DeBlanc stops, glares like Galvan just called h
is mother a whore. “How can I? My memories were stolen from me. Are you an imbecile? Do you even have a thought in your head for how I have suffered?”
“Of course,” Galvan offers. “My apologies. But if you wouldn’t mind humouring me—what is the last thing you remember?”
He huffs a breath but co-operates. “Yesterday morning. My usual seven-fifteen massage, eight o’clock fellatio and eight-ten pattern-sync. Then this morning, at exactly three thirty-five, I find myself in Second Skyn. I am told my previous body suffered irretrievable damage. Do you understand, irretrievable. Disparu. Poof.” He wiggles his fingers in the air, watches the imaginary smoke dissipate. “Do you know what those nineteen hours and thirty-five minutes contained?”
Galvan answers immediately, with a polite smile. “Other than the part where you were chased, bludgeoned to a hardlock and your skyn set on fire, no sir, I don’t.”
I bite down on a chuckle.
Glavan’s matter-of-fact answer pauses him, but only momentarily. “Nineteen hours and thirty-five minutes of my life are stolen. I want recompense for each and every second.”
“Yes, sir,” Galvan is remaining remarkably patient. The general social awkwardness he exhibits around the station has dissipated. “Let’s get to the bottom of it together. Why don’t you take a seat?”
“Dieu maudit! I do not want to sit,” DeBlanc barks, and as if proving his point, strides over to the bar, rests his riding crop on the counter, hauls a massive bottle from a sweating gold and ivory ice bucket, refills his glass, downs it in one long swallow and then fills it again.

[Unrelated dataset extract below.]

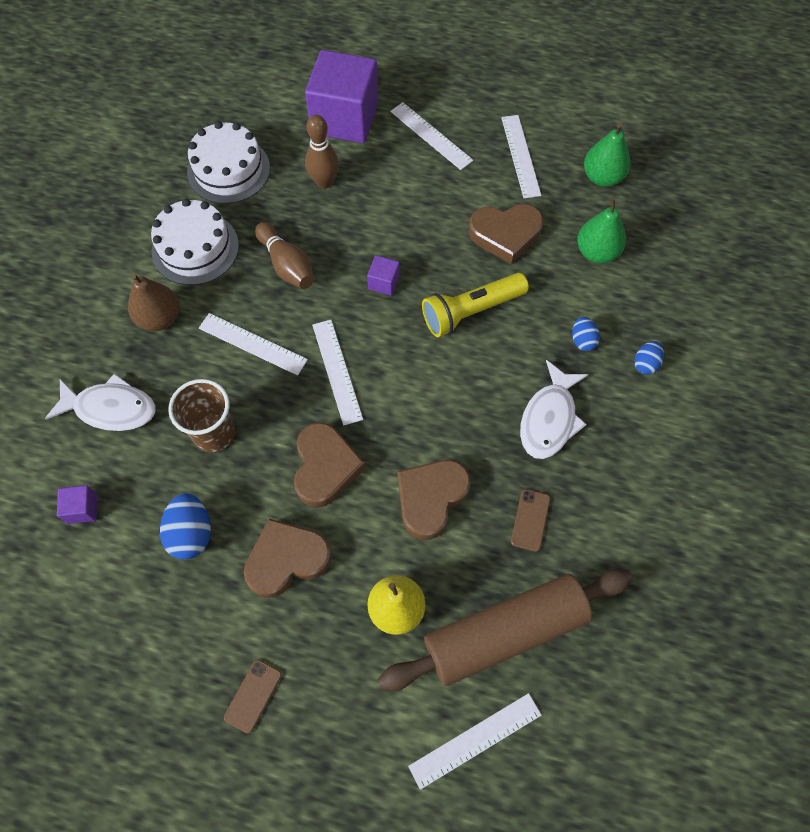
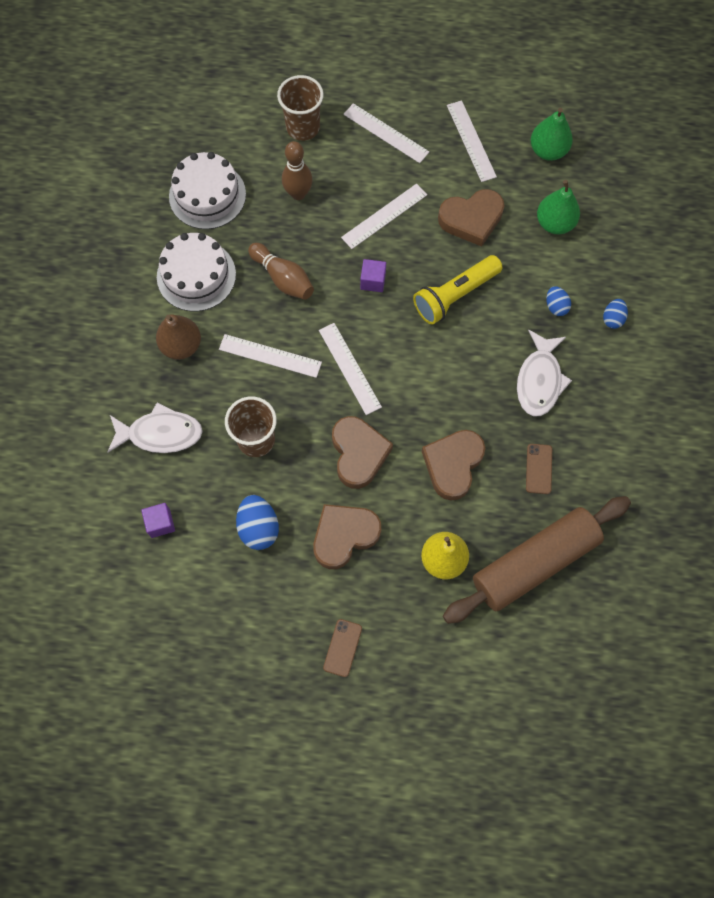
camera: 10 degrees left, 5 degrees up
(345, 118) = (303, 127): purple cube -> brown cup
(475, 740) = (526, 649): white ruler -> white ruler (384, 216)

Beside the bucket are two empty glasses resting on their rims and next to them a huge crystal bowl filled with small flashing cylinders.
I catch Galvan’s eye, indicate the bowl on the bar. He raises an eyebrow but remains silent. He can see just as well as I can that the bowl contains hundreds of shyfts, and interspersed with the logos of various above-board merchants are more disreputable Marks, including Xiao’s unmistakable flickering red hanzi.